Hue'de, şehrin Ulusal Meclis Heyeti, seçmenlerle defalarca çevrimiçi toplantılar düzenleyerek, parlamento kapılarını uzak ve dezavantajlı bölgelere açarak hiçbir sesin geride kalmamasını sağladı.

Hue hükümeti, şeffaflığı artırmak için dijital dönüşümü bir araç olarak kullanıyor. Kamu yatırımları, planlama ve kentsel yönetimle ilgili kararlar elektronik platformlarda kamuoyuna duyuruluyor ve bu da hem Halk Konseyi delegelerinin hem de seçmenlerin en başından itibaren denetim yapmalarına olanak sağlıyor. Bu, kurumsal reform ve teknolojinin birleşimi olup, kentsel yönetişimde çifte bir adım ileri taşıyor.
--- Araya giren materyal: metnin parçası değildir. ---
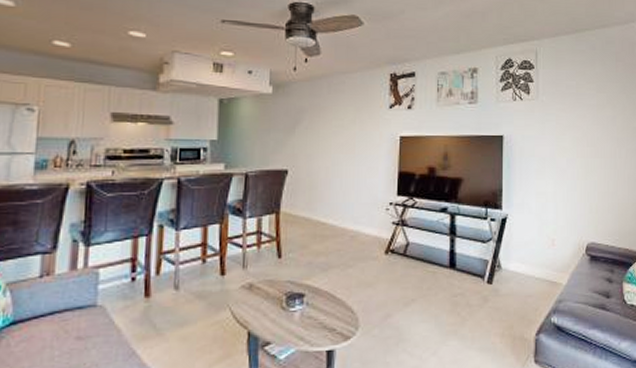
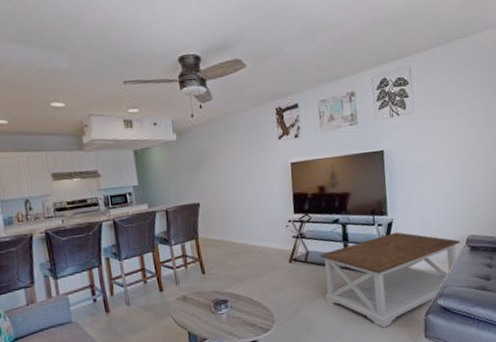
coffee table: none [421,230,579,346] -> present [319,232,460,328]

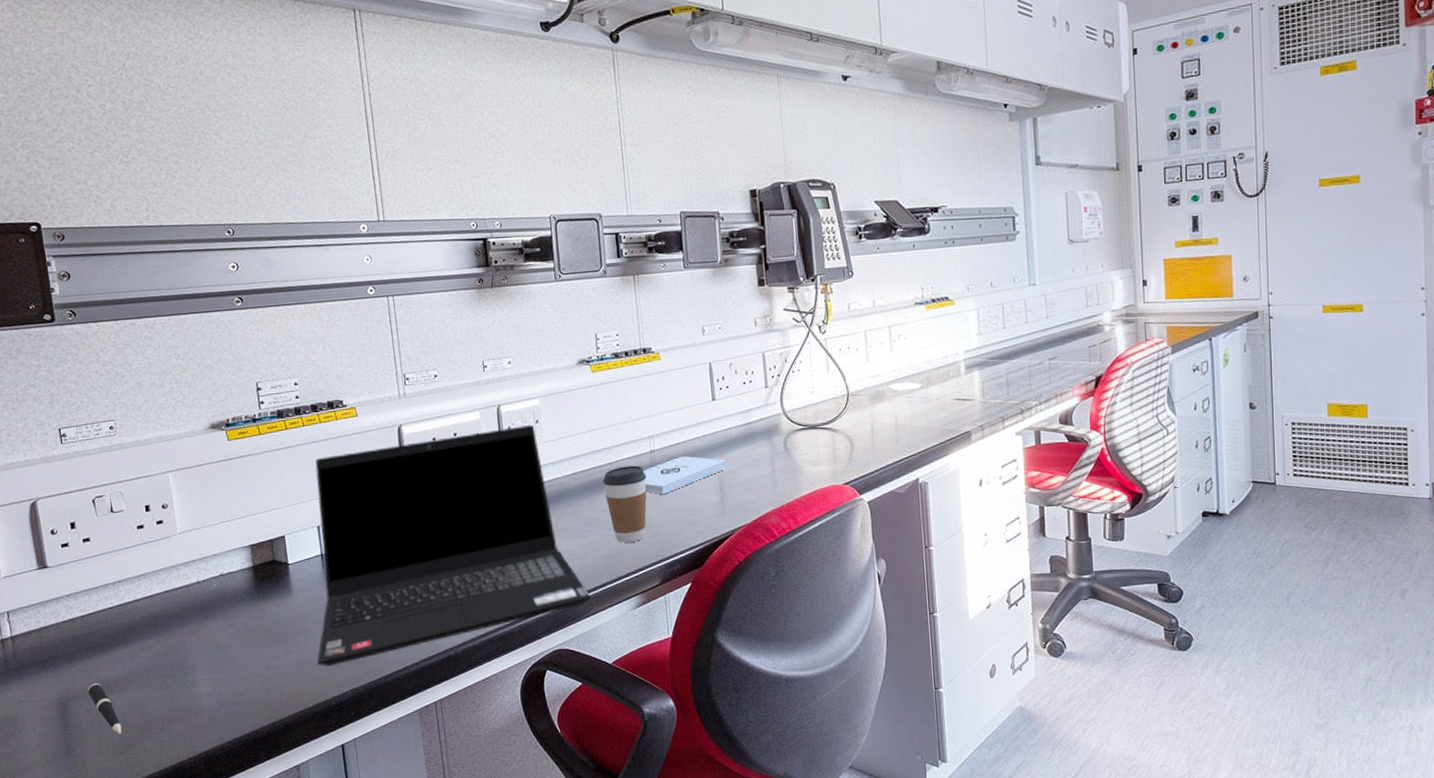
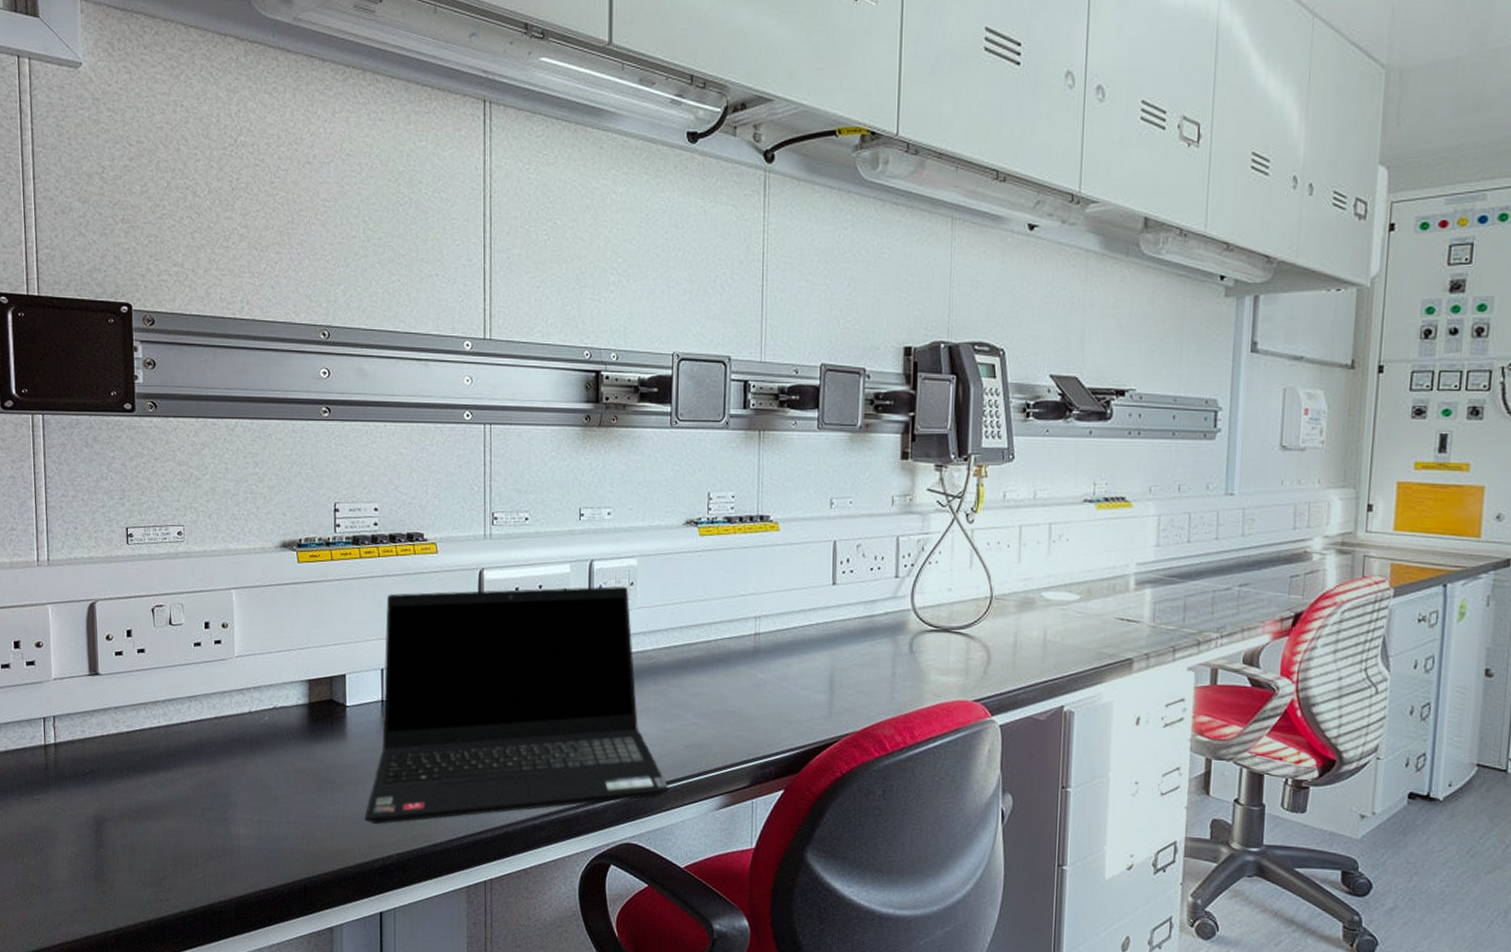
pen: present [87,683,122,734] -> none [124,806,155,864]
coffee cup: present [603,465,647,543] -> none [697,647,747,734]
notepad: present [642,456,728,495] -> none [743,644,841,685]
Ancak dijital parlamento güllerle dolu bir yol değil. Tüm delegeler yeni teknolojik ortama adım atmaya hazır değil ve tüm bölgelerdeki dijital altyapı da senkronize değil. Denetim yoksa, formalite riski - "kağıt üzerinde dijitalleşme" - her zaman mevcuttur. Veriler şeffaf ve doğru değilse, tüm dijital uygulamalar kırılgan bir kabuktan ibaret kalacaktır.

Bu nedenle, Genel Sekreter To Lam'ın "Halk İçin Dijital Okuryazarlık - Dijital Parlamento: Modern Parlamento İçin Dijital Bilgi ve Becerilerin Çerçevesi" Sempozyumu'nda belirttiği gibi, dijital dönüşüm yalnızca yazılım kurmak veya ekipman dağıtmaktan ibaret değildir. Düşünce tarzında bir değişiklik, yeni bir çalışma kültürü olmalıdır. Her yetkili, dijital becerileri öğrenmeyi geçici bir hareket değil, günlük bir sorumluluk olarak görmelidir. Ancak o zaman dijital parlamento önemli ve sürdürülebilir olacak ve Ulusal Meclis ile her düzeydeki yetkililerin halka daha etkili hizmet vermesi için bir araç haline gelecektir.